During the hearing earlier this month, two of the judges said they understood the stakes for tribal nations. Judge Neil Gorsuch noted during the hearing that, in passing the bill, Congress understood that ICWA was “essential to [the] Self-preservation of the Indian tribes.” And Judge Kagan recognized that “the political entity itself is being threatened because decisions are being made about the placement of children.”
If ICWA had been present at my adoption, my tribe would have been involved in my adoption. The Navajo tribal authorities would have had a say in my adoption if I had been adopted under the terms of the law. I could have kept in touch with my relatives – even if I had ended up with white parents. I could still have been adopted by a non-native family, but my adoptive family might have been able to connect with my extended family or others and foster a connection with my tribe. But because I was put up for adoption before ICWA existed, I had to reconnect with my tribe all by myself.
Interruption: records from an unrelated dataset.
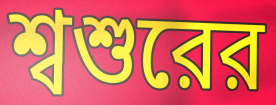
শ্বশুরের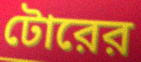
টোরের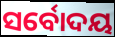
ସର୍ବୋଦୟ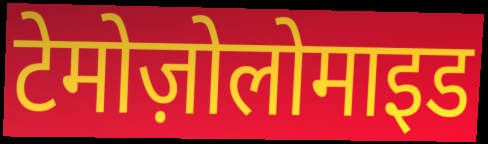
टेमोज़ोलोमाइड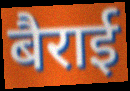
बैराई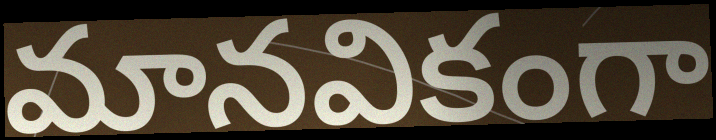
మానవికంగా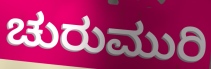
ಚುರುಮುರಿ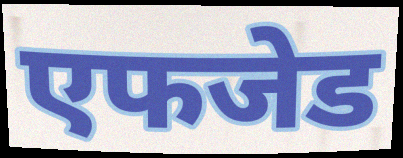
एफजेड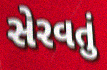
સેરવતુંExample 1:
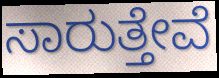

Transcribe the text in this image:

ಸಾರುತ್ತೇವೆ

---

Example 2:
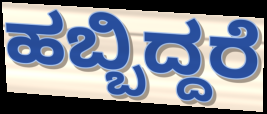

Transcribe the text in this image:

ಹಬ್ಬಿದ್ದರೆ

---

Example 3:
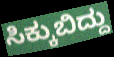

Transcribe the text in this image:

ಸಿಕ್ಕುಬಿದ್ದು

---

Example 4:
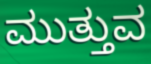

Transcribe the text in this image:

ಮುತ್ತುವ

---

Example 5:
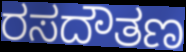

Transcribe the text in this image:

ರಸದೌತಣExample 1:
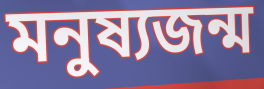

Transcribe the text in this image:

মনুষ্যজন্ম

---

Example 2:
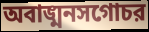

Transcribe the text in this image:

অবাঙ্মনসগোচর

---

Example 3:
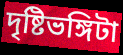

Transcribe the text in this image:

দৃষ্টিভঙ্গিটা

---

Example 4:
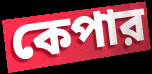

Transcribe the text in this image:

কেপার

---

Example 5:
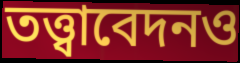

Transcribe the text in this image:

তত্ত্বাবেদনও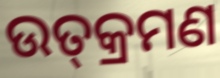
ଉତ୍‍କ୍ରମଣ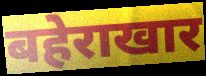
बहेराखार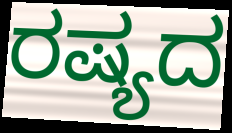
ರಷ್ಯದ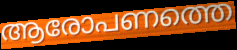
ആരോപണത്തെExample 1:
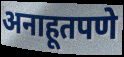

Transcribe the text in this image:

अनाहूतपणे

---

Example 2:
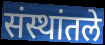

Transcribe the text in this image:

संस्थांतले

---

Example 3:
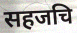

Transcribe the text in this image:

सहजचि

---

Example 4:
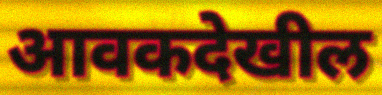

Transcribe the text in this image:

आवकदेखील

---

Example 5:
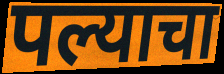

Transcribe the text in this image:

पल्याचा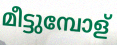
മീട്ടുമ്പോള്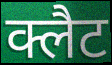
क्लैट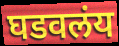
घडवलंयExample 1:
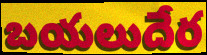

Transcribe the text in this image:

బయలుదేర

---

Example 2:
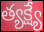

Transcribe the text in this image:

త్యక్ష్యే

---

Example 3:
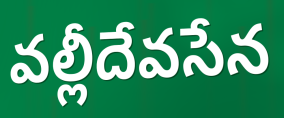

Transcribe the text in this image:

వల్లీదేవసేన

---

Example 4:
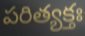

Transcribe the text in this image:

పరిత్యక్తః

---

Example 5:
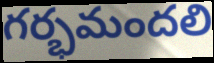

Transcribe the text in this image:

గర్భమందలి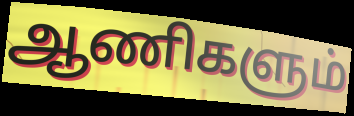
ஆணிகளும்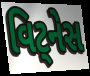
વિટ્નેસ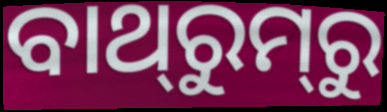
ବାଥ୍‌ରୁମ୍‌ରୁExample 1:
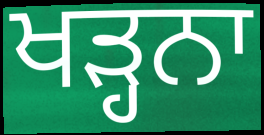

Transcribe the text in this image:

ਖੜ੍ਹਨਾ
My family and I finally found each other by accident while I was living on the Navajo Reservation. In middle age I accepted who I am – a Jersey girl born into the Salt clan. I overcame the pain and the loss. But I wouldn’t wish my experience today on the children of tribal people. We cannot fail local children again as we have failed them in the past.
Native children deserve the opportunity to become citizens of the United States and tribal nations. I pray they will not become the subject of yet another social experiment based on the decisions of government officials who have not followed in the footsteps of First Americans.